### [TASK STATEMENT]
Copy out every line of text from each of the records below, keeping the wording, spelling, and line order unchanged.

THE DATA section start

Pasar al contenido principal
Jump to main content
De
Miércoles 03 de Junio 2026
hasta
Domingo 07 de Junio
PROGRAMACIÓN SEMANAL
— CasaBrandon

THE DATA section end

### [RESPONSE AREA]
Pasar al contenido principal
Jump to main content
De
Miércoles 03 de Junio 2026
hasta
Domingo 07 de Junio
PROGRAMACIÓN SEMANAL
— CasaBrandon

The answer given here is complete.